Face à une hausse des taux de la Fed, la région devra souffrir. L'effet sera modéré par le refus, jusqu'à présent, du Japon et de l'UE de relever les taux ; la reprise européenne a été plus faible, et au Japon il n'y a pas de panique, car, avant la pandémie, ils craignaient la déflation depuis des années et n'ont pas encore atteint leur objectif d'inflation de 2 % (en novembre ils étaient à 0,6 %).

En tant que marché émergent, l'Amérique latine bénéficie de taux d'intérêt bas dans le monde développé, dont les capitaux recherchent des rendements plus élevés, ce qui donne lieu à des bicyclettes financières, qui permettent d'emprunter à des taux d'intérêt bas (dans un pays développé, par exemple) et d'allouer le capital à un pays émergent, où l'on s'attend à un meilleur rendement. C'est la situation inverse qui se dessine : si les capitaux obtiennent de meilleurs rendements aux États-Unis et en Allemagne, des marchés qui sont également moins risqués, l'Amérique latine sera confrontée à une désertion majeure, à une fuite.
Pour éviter cela, et en raison de taux d'inflation non viables, les banques centrales d'Amérique latine ont cherché à augmenter les taux. Le Mexique a relevé ses taux à cinq reprises en 2021 ; en février, le taux était de 4 % et a terminé l'année à 5,5 %. En décembre, le Brésil a ajouté 150 points de base d'un coup, portant le taux de référence à 9,25 % tout en annonçant d'autres augmentations. Le Pérou a cherché, avec un certain succès, à préserver la valeur du sol, qui a chuté de 10,3 % par rapport au dollar en 2021, en relevant son taux de référence à 3 % la semaine dernière.
L'Amérique latine veut démontrer sa probité financière et éviter à tout prix une situation semblable à celle de la décennie perdue des années 1980, lorsque la hausse des taux dans le monde développé a provoqué une fuite féroce des capitaux, dévaluant ainsi les monnaies nationales et rendant impossible l'industrialisation régionale.
Comme le soulignent María Eloisa Capurro et Maya Averbuch pour Bloomberg, les inquiétudes anti-inflationnistes des banquiers latino-américains risquent de devenir impuissantes. La grande importance de l'économie informelle (au Mexique, 21,9 % du PIB et 56,3 % de l'emploi), qui n'a pas accès au crédit bancaire, réduit l'importance des taux d'intérêt.

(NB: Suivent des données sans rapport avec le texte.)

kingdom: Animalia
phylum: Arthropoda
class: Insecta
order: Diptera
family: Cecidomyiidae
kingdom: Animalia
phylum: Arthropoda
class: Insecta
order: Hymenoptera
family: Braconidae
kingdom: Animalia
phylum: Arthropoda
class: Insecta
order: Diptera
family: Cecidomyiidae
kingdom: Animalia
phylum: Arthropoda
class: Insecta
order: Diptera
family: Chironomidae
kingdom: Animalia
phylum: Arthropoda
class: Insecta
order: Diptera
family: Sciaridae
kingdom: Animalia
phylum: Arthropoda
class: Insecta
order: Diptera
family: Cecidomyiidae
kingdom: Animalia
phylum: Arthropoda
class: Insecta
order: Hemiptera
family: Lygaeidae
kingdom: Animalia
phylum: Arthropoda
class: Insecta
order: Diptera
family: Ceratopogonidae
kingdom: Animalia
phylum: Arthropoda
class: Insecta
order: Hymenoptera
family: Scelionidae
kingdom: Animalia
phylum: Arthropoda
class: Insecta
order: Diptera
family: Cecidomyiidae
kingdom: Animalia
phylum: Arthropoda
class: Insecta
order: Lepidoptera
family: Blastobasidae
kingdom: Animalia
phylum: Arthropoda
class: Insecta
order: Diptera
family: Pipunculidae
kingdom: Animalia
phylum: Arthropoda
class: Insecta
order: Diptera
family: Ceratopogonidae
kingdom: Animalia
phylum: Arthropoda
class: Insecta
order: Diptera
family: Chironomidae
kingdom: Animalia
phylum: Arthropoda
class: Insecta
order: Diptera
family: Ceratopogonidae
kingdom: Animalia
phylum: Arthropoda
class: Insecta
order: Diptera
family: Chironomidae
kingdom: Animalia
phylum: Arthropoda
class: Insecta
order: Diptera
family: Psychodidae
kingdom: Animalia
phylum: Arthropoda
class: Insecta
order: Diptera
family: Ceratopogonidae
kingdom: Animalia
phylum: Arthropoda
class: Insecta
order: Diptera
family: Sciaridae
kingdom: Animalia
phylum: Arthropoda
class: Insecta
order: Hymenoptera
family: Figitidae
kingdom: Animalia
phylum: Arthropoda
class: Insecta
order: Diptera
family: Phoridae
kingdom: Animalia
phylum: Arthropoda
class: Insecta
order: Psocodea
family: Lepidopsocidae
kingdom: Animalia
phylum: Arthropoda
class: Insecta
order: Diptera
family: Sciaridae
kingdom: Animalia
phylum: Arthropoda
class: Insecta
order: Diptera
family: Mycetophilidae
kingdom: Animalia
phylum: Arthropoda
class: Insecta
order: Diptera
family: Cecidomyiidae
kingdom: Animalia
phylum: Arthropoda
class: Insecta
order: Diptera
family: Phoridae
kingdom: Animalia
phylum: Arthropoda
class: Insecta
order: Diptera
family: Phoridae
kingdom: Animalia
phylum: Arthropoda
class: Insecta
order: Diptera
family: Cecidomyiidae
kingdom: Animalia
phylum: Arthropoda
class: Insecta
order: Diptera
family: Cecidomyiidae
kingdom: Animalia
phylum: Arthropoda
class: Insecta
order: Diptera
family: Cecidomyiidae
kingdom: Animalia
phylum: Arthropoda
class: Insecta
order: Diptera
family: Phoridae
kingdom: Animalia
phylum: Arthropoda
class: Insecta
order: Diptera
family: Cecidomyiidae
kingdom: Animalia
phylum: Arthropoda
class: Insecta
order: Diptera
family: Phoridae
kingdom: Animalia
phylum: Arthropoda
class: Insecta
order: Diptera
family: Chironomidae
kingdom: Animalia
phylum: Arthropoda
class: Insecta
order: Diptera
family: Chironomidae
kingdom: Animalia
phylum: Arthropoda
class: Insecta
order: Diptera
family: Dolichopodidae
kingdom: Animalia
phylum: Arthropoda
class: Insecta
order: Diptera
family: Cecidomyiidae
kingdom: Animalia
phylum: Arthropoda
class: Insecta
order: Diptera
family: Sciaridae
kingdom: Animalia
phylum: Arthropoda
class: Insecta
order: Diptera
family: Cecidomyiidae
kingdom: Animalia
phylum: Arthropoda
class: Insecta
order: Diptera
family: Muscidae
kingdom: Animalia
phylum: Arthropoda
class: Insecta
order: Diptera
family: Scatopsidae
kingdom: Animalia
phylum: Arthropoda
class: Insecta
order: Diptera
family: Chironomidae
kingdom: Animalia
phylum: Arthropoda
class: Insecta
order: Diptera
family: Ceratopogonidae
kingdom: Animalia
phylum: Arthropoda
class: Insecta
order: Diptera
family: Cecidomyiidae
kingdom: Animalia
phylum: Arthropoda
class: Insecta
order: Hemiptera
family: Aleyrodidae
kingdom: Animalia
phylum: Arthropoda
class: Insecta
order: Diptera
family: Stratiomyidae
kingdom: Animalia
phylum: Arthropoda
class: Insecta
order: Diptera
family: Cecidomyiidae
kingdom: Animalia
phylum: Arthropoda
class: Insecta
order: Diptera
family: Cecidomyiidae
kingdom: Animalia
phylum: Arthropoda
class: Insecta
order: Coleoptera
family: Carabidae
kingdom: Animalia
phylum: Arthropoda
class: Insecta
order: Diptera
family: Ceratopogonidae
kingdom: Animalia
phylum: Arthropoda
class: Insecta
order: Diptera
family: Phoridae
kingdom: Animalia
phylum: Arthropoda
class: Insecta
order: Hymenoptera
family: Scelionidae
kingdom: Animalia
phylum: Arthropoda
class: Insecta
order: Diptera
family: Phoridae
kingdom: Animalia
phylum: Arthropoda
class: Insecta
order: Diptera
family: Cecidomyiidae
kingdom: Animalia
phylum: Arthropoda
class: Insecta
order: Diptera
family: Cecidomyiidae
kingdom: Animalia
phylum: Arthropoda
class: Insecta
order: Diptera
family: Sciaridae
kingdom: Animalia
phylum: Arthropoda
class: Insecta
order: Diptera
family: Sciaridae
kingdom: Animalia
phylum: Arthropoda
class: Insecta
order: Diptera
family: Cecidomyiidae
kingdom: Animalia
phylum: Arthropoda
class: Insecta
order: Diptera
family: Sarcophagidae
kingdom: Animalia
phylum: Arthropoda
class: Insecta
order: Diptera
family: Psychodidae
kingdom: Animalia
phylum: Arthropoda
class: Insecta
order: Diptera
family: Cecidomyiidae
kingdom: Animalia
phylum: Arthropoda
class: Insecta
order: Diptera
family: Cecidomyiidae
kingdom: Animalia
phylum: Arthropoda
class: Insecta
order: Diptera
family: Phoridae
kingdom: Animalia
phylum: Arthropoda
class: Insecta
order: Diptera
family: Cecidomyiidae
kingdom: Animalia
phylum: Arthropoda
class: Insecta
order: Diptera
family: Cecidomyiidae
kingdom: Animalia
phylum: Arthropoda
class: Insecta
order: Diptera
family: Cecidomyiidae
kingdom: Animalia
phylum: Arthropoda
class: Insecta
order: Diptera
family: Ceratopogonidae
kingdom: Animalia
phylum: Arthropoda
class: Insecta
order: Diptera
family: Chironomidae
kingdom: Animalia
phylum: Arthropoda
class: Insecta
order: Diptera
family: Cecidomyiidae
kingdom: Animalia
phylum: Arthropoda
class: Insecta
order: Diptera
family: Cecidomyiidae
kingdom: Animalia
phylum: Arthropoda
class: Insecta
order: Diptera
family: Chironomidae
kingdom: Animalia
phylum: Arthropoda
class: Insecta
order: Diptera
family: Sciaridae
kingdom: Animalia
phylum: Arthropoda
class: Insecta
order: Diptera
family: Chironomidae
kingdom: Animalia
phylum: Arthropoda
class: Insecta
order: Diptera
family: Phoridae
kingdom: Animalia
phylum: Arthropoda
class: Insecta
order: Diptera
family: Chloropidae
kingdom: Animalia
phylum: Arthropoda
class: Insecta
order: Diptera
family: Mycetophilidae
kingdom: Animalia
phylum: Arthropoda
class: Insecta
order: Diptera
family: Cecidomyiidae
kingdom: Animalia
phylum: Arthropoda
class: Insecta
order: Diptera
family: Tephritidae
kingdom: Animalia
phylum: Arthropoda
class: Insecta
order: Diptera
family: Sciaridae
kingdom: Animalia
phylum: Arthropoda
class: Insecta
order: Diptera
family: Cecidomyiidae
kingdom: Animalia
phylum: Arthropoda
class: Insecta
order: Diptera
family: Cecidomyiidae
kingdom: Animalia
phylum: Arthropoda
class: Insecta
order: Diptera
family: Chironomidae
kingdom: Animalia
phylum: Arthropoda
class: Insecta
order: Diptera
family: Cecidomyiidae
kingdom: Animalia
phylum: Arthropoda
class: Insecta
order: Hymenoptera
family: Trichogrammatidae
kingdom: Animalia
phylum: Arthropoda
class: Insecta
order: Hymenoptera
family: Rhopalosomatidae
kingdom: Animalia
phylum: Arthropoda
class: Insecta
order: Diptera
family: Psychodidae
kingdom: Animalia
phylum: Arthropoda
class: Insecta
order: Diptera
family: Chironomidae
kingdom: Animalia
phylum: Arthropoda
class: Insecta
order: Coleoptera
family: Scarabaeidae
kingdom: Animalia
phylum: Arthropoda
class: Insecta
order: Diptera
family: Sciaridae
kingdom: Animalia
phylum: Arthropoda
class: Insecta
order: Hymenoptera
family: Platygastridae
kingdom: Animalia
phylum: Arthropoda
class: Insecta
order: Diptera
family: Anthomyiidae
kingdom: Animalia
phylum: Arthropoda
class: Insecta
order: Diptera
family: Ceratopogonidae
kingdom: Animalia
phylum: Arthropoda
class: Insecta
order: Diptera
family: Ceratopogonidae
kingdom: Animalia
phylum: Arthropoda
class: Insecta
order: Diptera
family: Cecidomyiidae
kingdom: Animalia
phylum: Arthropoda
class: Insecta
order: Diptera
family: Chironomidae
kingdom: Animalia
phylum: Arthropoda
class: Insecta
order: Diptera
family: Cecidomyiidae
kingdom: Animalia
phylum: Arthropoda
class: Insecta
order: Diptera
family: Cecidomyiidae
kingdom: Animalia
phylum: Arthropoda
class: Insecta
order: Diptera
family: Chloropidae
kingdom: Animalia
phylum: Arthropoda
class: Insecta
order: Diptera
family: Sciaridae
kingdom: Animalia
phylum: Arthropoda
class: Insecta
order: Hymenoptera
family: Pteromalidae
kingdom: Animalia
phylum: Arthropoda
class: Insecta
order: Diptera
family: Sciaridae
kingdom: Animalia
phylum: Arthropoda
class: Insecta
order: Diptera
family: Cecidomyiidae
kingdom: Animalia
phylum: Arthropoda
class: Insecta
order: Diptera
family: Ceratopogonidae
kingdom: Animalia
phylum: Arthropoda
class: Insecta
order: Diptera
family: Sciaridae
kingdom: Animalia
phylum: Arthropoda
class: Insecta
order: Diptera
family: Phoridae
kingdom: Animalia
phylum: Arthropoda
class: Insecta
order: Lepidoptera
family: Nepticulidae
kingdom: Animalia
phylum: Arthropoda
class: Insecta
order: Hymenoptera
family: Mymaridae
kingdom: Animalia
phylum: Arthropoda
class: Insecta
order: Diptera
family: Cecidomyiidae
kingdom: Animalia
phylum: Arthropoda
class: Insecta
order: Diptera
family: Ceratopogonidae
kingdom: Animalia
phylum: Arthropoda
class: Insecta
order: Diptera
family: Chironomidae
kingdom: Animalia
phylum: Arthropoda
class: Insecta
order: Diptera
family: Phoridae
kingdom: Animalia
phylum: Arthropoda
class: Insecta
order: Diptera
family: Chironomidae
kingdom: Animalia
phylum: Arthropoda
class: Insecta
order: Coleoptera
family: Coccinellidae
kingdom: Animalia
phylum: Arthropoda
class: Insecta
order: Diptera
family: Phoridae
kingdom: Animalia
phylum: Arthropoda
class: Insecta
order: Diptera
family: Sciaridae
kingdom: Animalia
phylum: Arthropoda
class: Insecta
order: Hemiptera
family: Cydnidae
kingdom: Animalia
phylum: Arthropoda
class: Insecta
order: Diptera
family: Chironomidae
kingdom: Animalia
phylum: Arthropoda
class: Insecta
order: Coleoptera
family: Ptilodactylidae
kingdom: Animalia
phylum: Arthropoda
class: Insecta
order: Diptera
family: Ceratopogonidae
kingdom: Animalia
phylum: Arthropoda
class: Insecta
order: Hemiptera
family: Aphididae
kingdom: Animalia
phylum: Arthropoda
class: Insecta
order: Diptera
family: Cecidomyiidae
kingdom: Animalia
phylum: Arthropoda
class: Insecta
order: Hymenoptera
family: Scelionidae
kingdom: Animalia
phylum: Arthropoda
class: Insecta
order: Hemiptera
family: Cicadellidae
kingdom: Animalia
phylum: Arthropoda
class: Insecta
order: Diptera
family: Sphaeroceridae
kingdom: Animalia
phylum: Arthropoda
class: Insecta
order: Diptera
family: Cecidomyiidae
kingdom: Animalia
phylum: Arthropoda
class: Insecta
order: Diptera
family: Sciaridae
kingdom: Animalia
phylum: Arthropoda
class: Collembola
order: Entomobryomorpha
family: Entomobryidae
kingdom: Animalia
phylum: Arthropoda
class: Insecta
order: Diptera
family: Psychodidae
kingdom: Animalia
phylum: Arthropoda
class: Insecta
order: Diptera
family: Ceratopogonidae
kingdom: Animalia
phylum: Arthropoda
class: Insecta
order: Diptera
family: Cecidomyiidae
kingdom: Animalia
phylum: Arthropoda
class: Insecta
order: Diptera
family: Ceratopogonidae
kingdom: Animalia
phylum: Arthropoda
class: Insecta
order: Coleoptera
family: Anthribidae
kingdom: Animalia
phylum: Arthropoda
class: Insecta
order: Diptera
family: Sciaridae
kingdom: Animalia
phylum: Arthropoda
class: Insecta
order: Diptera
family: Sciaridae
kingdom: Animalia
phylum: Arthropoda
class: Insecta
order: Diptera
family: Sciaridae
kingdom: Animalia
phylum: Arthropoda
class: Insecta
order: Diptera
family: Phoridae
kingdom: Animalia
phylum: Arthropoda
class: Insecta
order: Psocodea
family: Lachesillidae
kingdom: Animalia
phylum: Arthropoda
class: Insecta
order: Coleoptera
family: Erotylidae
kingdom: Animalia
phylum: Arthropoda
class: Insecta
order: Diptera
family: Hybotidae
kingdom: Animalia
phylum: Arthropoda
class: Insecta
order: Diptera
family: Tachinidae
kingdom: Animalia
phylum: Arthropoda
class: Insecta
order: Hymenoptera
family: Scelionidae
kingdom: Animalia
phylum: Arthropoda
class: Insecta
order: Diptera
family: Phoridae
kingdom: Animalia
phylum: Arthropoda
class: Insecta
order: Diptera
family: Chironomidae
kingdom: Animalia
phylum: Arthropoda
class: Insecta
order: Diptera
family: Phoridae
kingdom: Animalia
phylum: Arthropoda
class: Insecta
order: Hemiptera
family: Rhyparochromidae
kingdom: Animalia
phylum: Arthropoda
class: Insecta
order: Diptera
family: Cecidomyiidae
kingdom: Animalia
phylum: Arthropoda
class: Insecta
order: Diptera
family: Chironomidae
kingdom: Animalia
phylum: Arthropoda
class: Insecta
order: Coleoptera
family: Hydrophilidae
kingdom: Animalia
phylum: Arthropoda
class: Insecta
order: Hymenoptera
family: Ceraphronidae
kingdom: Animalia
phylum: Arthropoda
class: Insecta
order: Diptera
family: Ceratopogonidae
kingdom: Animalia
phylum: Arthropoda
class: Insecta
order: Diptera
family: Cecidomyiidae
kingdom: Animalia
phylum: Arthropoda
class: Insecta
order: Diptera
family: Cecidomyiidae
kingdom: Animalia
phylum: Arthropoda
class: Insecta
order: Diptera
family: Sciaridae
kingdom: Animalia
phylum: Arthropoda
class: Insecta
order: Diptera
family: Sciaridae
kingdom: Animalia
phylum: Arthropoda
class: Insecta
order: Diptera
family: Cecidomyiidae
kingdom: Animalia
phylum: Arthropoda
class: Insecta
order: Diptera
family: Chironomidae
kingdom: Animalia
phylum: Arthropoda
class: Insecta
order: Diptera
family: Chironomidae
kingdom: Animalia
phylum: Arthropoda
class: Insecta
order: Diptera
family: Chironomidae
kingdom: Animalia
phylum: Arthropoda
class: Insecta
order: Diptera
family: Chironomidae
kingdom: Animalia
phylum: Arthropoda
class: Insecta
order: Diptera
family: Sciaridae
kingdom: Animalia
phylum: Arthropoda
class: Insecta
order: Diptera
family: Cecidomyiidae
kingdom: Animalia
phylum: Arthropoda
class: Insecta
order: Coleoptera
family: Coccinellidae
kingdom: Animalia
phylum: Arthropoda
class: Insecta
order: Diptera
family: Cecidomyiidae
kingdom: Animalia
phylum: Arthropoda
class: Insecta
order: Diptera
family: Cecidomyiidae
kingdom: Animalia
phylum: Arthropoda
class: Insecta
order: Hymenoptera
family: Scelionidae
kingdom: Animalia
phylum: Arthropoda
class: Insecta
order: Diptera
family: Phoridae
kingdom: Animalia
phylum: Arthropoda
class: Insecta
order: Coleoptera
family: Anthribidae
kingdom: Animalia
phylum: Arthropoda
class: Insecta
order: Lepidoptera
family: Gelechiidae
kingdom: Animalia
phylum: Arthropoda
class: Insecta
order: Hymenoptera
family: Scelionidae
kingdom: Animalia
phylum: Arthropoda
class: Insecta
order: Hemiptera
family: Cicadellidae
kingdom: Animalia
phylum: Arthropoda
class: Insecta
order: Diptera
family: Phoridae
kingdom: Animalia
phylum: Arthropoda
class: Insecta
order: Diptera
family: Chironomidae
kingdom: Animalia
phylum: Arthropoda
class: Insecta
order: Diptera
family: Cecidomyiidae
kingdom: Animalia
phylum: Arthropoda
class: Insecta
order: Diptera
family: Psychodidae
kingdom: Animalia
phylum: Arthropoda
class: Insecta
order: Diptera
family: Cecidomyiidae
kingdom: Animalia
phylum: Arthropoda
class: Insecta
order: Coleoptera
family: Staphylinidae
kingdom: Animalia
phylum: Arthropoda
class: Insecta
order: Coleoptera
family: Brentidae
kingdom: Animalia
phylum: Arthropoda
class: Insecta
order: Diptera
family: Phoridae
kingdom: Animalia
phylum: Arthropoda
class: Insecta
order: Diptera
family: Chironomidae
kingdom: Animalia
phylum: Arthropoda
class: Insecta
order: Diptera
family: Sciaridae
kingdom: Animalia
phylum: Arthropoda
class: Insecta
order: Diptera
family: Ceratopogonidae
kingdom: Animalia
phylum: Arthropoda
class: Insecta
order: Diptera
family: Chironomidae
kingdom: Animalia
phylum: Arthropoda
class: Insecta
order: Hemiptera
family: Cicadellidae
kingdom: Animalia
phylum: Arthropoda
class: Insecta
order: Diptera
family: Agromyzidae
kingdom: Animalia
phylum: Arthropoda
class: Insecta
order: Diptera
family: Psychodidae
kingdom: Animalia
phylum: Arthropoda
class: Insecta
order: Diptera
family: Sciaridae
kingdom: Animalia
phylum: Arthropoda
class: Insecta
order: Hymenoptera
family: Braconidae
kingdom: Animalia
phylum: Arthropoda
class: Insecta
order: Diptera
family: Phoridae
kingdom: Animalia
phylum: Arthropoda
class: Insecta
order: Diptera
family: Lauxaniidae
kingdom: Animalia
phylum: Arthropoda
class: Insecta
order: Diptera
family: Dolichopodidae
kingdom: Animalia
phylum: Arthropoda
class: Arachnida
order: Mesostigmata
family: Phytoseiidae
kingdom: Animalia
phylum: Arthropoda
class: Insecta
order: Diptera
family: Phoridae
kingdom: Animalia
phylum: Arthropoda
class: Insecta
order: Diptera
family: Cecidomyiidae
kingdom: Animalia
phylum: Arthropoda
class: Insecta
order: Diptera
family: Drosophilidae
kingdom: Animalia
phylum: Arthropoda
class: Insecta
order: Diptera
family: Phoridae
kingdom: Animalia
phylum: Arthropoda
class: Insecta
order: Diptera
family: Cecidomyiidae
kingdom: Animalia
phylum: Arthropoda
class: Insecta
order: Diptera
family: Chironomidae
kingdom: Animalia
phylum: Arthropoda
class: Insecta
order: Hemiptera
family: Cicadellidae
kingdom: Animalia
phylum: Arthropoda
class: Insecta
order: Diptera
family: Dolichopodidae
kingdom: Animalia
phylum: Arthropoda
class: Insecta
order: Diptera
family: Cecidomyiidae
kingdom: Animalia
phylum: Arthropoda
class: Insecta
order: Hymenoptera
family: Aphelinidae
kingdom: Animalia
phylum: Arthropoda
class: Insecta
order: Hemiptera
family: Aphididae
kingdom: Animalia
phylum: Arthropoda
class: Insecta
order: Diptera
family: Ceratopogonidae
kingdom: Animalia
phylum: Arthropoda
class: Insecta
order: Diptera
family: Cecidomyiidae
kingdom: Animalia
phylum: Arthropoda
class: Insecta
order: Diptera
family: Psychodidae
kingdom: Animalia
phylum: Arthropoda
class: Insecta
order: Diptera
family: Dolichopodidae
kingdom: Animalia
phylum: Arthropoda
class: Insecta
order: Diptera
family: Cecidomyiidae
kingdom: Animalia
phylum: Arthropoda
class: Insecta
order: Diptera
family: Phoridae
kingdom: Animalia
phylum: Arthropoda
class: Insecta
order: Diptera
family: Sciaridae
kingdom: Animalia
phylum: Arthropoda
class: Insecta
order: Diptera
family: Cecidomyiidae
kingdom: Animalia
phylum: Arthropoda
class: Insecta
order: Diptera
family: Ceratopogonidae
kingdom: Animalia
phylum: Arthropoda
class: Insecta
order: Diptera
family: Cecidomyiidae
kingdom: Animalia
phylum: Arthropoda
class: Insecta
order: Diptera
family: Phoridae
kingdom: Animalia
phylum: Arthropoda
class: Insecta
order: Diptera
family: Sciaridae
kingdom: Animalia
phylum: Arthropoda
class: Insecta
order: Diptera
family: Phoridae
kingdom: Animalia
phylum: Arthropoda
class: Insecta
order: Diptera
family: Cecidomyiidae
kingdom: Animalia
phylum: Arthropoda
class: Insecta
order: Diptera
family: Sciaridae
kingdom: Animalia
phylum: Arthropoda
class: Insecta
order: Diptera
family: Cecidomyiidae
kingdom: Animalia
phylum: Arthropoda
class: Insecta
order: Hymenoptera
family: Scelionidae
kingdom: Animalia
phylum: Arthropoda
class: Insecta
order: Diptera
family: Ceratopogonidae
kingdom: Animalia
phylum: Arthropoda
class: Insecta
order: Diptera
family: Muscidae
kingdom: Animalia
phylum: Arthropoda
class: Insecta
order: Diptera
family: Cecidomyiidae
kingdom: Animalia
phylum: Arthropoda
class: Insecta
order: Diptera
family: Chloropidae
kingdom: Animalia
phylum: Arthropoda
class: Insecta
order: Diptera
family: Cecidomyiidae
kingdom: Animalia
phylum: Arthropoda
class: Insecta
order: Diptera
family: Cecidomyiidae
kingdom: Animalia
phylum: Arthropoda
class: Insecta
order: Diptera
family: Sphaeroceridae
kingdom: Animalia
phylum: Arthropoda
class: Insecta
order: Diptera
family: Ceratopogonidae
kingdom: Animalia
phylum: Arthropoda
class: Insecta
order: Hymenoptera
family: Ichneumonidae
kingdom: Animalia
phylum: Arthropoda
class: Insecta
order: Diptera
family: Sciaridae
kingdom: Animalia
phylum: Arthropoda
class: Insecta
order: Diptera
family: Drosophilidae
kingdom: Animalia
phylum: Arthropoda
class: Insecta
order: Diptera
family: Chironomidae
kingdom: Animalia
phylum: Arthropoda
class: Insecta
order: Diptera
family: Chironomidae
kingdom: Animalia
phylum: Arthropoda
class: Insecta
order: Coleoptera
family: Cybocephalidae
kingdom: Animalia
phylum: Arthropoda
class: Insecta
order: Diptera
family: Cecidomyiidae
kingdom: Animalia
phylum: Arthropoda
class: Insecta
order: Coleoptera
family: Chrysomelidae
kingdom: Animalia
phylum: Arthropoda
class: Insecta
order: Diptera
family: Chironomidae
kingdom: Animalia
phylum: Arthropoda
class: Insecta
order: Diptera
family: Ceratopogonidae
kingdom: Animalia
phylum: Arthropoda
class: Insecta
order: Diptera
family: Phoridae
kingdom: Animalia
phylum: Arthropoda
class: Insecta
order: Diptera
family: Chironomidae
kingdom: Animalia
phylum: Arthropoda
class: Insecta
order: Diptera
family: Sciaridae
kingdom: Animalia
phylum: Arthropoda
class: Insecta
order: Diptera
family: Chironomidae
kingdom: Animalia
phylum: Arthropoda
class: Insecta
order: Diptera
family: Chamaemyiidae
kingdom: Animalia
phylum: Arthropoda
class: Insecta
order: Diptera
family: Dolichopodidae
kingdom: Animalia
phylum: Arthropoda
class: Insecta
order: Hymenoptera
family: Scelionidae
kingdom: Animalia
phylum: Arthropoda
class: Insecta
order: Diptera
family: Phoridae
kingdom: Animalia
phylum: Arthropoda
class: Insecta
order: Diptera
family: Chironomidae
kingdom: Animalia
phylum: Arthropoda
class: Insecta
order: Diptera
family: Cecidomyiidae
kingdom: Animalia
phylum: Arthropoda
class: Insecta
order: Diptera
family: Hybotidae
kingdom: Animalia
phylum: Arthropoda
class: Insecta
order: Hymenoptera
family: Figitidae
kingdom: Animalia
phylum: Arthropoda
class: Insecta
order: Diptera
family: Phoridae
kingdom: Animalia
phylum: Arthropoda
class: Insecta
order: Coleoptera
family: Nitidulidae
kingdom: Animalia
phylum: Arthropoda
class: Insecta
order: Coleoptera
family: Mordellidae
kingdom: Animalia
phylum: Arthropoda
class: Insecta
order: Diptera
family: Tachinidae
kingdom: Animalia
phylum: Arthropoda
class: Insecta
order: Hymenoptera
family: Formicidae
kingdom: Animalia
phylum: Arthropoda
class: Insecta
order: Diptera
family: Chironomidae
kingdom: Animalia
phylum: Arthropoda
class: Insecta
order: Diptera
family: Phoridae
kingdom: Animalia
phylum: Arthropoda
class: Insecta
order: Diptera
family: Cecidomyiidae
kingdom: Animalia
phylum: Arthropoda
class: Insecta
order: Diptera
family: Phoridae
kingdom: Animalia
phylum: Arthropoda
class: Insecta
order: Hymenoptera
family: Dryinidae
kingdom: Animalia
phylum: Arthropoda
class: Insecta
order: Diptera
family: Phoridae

En outre, les gouvernements latino-américains ne contrôlent pas les chaînes d'approvisionnement et les prix de l'énergie, qui sont les principaux moteurs de l'inflation internationale. C'est là que l'optimisme est raisonnable : l'inflation, bien qu'élevée, promettait d'être plus forte et a tendance à baisser ; les excédents commerciaux, qui soutiennent les monnaies nationales, sont extraordinaires ; et la région est entrée dans un boom technologique.